I
Blaze of Sorrow costituiscono (l’ennesima) dimostrazione che nel mondo non vige la meritocrazia.
I miei concittadini, infatti, a fronte di una discografia ormai ampia ed immancabilmente valida, di una proposta pregna di fascino e di una caratura artistica di molto superiore alla media, non hanno ottenuto un briciolo del riscontro che avrebbero meritato.
Meno male che ci siamo noi, cronici sognatori -per non dire illusi- di
Metal.it a porre nel giusto risalto le opere di misconosciute realtà
underground, magari a scapito di grandi nomi che di grande, ormai, hanno per l’appunto solo il nome…
… e meno male che ci sono valide
label come la
Eisenwald a credere in progetti come quello mantovano, giunto oggi, con “
Absentia”, al suo sesto
full length.
Rispetto al precedente “
Astri” sono state accantonate le tendenze
rockeggianti che si potevano udire qua e là, ma non si è affatto rallentata la spinta all’ampliamento dello spettro sonoro.

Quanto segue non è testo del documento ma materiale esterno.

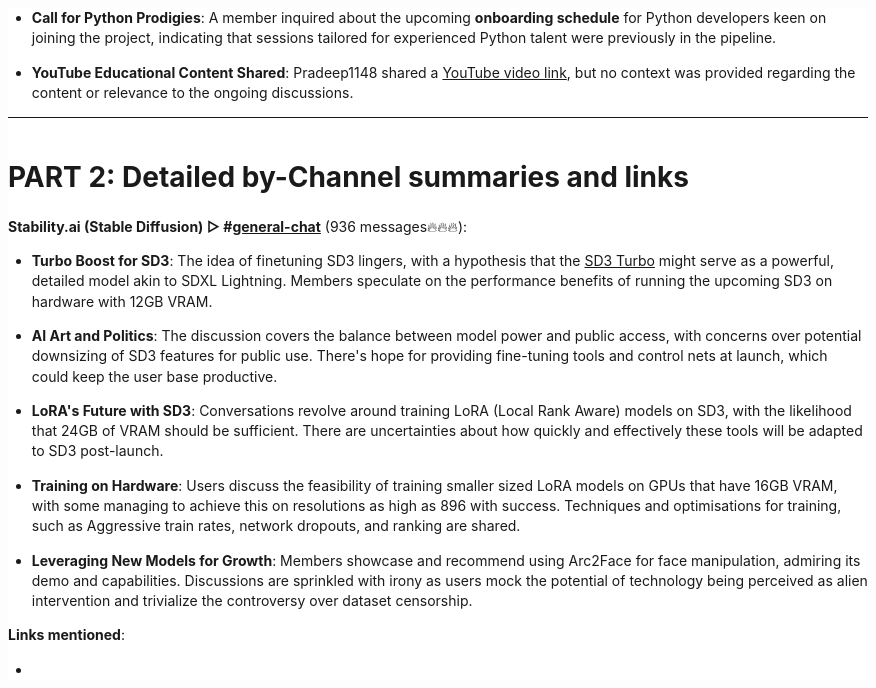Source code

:- **Call for Python Prodigies**: A member inquired about the upcoming **onboarding schedule** for Python developers keen on joining the project, indicating that sessions tailored for experienced Python talent were previously in the pipeline.

- **YouTube Educational Content Shared**: Pradeep1148 shared a [YouTube video link](https://www.youtube.com/watch?v=LWz2QaSRl2Y), but no context was provided regarding the content or relevance to the ongoing discussions.




---

# PART 2: Detailed by-Channel summaries and links



**Stability.ai (Stable Diffusion) ▷ #[general-chat](https://discord.com/channels/1002292111942635562/1002292112739549196/1222804942134185986)** (936 messages🔥🔥🔥): 

- **Turbo Boost for SD3**: The idea of finetuning SD3 lingers, with a hypothesis that the [SD3 Turbo](https://arxiv.org/pdf/2403.12015.pdf) might serve as a powerful, detailed model akin to SDXL Lightning. Members speculate on the performance benefits of running the upcoming SD3 on hardware with 12GB VRAM.

- **AI Art and Politics**: The discussion covers the balance between model power and public access, with concerns over potential downsizing of SD3 features for public use. There's hope for providing fine-tuning tools and control nets at launch, which could keep the user base productive.

- **LoRA's Future with SD3**: Conversations revolve around training LoRA (Local Rank Aware) models on SD3, with the likelihood that 24GB of VRAM should be sufficient. There are uncertainties about how quickly and effectively these tools will be adapted to SD3 post-launch.

- **Training on Hardware**: Users discuss the feasibility of training smaller sized LoRA models on GPUs that have 16GB VRAM, with some managing to achieve this on resolutions as high as 896 with success. Techniques and optimisations for training, such as Aggressive train rates, network dropouts, and ranking are shared.

- **Leveraging New Models for Growth**: Members showcase and recommend using Arc2Face for face manipulation, admiring its demo and capabilities. Discussions are sprinkled with irony as users mock the potential of technology being perceived as alien intervention and trivialize the controversy over dataset censorship.
<div class="linksMentioned">

<strong>Links mentioned</strong>:

<ul>
<li>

Le coordinate base, si badi, rimangono grosso modo le medesime:
folk black metal melodico con un pizzico di
dark e
cascadian, il tutto intriso di malinconico intimismo; ciò detto, le novità ci sono e si notano.
Inizierei dal notevole irrobustimento della
line up: dapprima
one man band di
Peter, poi duo con l’aggiunta del fidato
Nicolò dietro le pelli, i
Blaze of Sorrow si sono oggi tramutati in quartetto, grazie all'inserimento del chitarrista
A.S. e del bassista
V.Segnalerei poi il notevole cambio di passo a livello di produzione e
mixing: per chi vi scrive, “
Absentia” può vantare il miglior impasto sonoro mai udito su un disco dei Nostri, e di gran lunga.
Evidenzierei, da ultimo, la già accennata poliedricità messa in mostra dai sette brani che compongono il
platter.
Gli spiriti di
Agalloch,
Wolves in the Throne Room,
Novembre, primi
Naglfar e
Fen si dimenano in canzoni dal sapore autunnale cangianti e variopinte -azzarderei quasi
progressive-, colmi di assoli evocativi (“
Sonno d’Eterno”), sezioni strumentali congegnate alla perfezione (“
Notturna”) e spunti melodici di pregio (la conclusiva “
Morte di un Immortale”).
L’identità e la personalità dei
Blaze of Sorrow, comunque sia, emergono con forza, anche grazie alle ormai immancabili (e sempre profonde)
lyrics in lingua madre.
Spiace per un finale leggermente in calando (alla doppietta “
Hybris” e “
Cupio Dissolvi” manca un pelo di mordente), ma di fronte ad una meraviglia del calibro di “
Settimo Requiem” (i
riffs in tremolo sono tra i più belli in cui mi sia imbattuto negli ultimi mesi) pare impossibile lamentarsi.
“
Absentia”, in ultima analisi, è l’ulteriore tassello di un mosaico sonoro sempre più ricco e prezioso, e conferma la tesi esposta in premessa: in un mondo giusto, i
Blaze of Sorrow godrebbero di ben altra considerazione.
Se volete di nuovo volgere lo sguardo altrove fate pure, ma non dite che non vi avevamo avvisati.